Suatu hari, si Fulan hendak mencuri buah mangga di tumbuh ranum di samping rumah beliau. Saat itu si Fulan mengira beliau sedang beristirahat siang. si Fulan memanjat pagar rumah beliau setinggi 2 meter dan mulai memetik beberapa mangga yang tumbuh subur tersebut. Tak berapa lama, ternyata muncul beliau KH. Ruhani Abdul Hakim datang membawakan tangga untuk si Fulan seraya berpesan "Nak... naiklah tangga ini. Nanti kalau kamu jatuh, harga berobat ke rumah sakit lebih mahal dari harga mangga itu". Si Fulan lalu turun dan segera pamit. Tapi dicegah oleh KH. Ruhani Abdul Hakiim, dan beliau sendiri akhirnya yang memetik mangga tersebut dan diberikan kepada preman yang hendak mencuri tersebut.
Lalu apakah preman tersebut menyesal menjadi preman, dan saya menyesal menjadi teroris? Tidak...
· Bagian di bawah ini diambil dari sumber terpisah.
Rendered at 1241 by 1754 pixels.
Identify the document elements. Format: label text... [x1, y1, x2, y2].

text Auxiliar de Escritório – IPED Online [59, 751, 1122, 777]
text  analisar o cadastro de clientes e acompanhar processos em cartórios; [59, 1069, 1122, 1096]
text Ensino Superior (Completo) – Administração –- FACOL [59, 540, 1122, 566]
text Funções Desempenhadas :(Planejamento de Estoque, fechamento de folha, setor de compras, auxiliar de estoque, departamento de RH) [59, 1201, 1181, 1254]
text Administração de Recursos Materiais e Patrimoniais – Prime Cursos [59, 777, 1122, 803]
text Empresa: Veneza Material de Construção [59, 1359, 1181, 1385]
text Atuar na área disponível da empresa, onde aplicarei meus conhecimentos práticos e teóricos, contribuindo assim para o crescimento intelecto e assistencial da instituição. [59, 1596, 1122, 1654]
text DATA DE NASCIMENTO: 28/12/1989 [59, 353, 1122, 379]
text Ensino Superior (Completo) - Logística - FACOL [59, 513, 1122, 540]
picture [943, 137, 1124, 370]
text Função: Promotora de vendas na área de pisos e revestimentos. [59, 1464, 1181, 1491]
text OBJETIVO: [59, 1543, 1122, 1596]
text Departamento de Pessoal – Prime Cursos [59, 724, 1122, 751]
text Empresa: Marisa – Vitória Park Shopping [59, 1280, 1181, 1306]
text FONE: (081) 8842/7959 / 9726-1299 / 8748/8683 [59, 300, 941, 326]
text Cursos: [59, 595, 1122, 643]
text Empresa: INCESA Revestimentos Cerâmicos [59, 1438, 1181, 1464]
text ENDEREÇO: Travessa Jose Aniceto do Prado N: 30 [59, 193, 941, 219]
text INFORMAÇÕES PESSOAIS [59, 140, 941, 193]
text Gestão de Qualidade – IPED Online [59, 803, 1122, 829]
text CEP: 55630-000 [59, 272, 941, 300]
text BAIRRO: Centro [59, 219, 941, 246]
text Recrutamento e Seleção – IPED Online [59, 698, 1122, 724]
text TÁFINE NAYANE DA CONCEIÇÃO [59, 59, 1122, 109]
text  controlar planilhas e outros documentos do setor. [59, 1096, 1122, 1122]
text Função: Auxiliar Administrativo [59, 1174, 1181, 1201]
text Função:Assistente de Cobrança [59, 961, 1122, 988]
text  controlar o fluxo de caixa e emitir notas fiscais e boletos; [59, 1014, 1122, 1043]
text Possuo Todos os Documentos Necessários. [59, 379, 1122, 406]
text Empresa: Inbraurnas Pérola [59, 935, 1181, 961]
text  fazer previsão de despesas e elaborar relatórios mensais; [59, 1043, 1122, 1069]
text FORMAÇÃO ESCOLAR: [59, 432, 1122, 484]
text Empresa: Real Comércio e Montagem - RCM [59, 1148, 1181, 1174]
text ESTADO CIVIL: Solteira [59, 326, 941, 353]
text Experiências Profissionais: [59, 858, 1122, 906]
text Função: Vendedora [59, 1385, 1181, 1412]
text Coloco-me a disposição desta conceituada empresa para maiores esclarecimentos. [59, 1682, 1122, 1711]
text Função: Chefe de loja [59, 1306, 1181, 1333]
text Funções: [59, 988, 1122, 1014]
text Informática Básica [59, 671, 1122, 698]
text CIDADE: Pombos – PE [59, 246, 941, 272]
Preman tersebut akhirnya tewas saat berkelahi dengan sesama preman dengan luka bacokan yang menyebabkan tewasnya. Saya sendiri menyesali dalam diri sendiri, mengapa preman yang bisa menangis dihadapan jenazah seorang ulama, namun tidak dapat 'menangis' dihadapan manusia yang masih hidup? Jangan-jangan preman tersebut menjadi preman karena ulah kita, dan preman tersebut justru lebih diterima disisi Allah daripada kita yang menjadikan orang baik menjadi preman? atau jangan-jangan kitalah yang sejatinya preman tersebut?